I don't remember my grandparents talking much about him other than the fact that he was the first non-commissioned officer in the Scots Guards. I remember my grandmother telling me that she and my grandfather and my grandfather's brother got together an impromptu band and she was jazzing up the death march. She could jazz up any tune on the piano.
Apparently my great-grandfather came in, said: "I've heard to many good men go out to that tune to think that funny," and turned and swept out of the room again. They were duly sobered by that.
My mother Diana Spivey, tells me that she remembers her father telling her that C.H.H. (as I think of him) would never let Lottie use serving dishes for food, because they waited such a long time for all their food in the army that it was invariably cold by the time they got it. Also, if anyone complained about the food, he would growl that they ate rats during the seige of Ladysmith and were glad to have them!

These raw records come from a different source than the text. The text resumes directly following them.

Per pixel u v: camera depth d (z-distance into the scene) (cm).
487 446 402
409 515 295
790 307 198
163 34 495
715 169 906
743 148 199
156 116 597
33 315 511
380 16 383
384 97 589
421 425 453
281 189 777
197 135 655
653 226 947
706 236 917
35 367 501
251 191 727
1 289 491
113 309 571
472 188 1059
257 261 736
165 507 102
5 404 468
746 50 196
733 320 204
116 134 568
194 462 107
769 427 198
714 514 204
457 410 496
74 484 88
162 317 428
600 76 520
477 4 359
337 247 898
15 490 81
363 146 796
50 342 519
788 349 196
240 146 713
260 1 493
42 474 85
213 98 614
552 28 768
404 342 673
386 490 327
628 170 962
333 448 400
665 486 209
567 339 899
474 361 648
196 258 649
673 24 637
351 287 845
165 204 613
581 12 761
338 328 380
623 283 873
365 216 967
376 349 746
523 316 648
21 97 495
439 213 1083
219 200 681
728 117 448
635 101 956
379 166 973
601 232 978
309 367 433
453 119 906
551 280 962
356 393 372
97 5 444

He fought in the Boer war, and was in Ladysmith during the seige (shown above), reputedly eating rats and his boots before the end of it. Oh the other hand, the British invented the concentration camp in the midst of that war, so maybe they deserved to be starved, I don't know.
He was awarded a civilian MBE for his work in mobilising the Scots Guards during the First World War. Apparently all the records had been sent to storage and it was going to take months to retrieve them. He remembered the names and addresses of dozens of men. Not sure how happy they will have been to have been located to go fight for their country, but the Prime Minister was grateful. He said that he didn't want any fuss or anyone to go to Buckingham Palace with him, but Laurie, his step-daughter (Caterina Mondioli) managed to be in the right place at the right time to be snapped.

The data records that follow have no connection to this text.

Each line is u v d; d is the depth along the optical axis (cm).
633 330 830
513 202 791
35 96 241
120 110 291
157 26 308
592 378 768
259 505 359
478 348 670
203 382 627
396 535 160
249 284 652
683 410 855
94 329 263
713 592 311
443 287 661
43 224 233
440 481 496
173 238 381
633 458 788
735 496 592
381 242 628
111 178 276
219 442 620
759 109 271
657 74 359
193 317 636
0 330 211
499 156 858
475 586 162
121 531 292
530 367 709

I hold a number of original documents that come from him. I have his Certificate of Education (First class) from the Army Schools, dated 25 October 1904, in which he is named a Colour Sergeant (O/R?S?) C.H. Spivey.
I have a little red card booklet for the Third Guards Club, in which he appear in the list of members, elected 1928.
I have a ticket for the coronation of King George V and Queen Mary, 22 June 1911.
I have the newspaper cutting about his brother's death in 1914, which is all but destroyed.
I have numerous picture of both him and my great grandmother, at various times.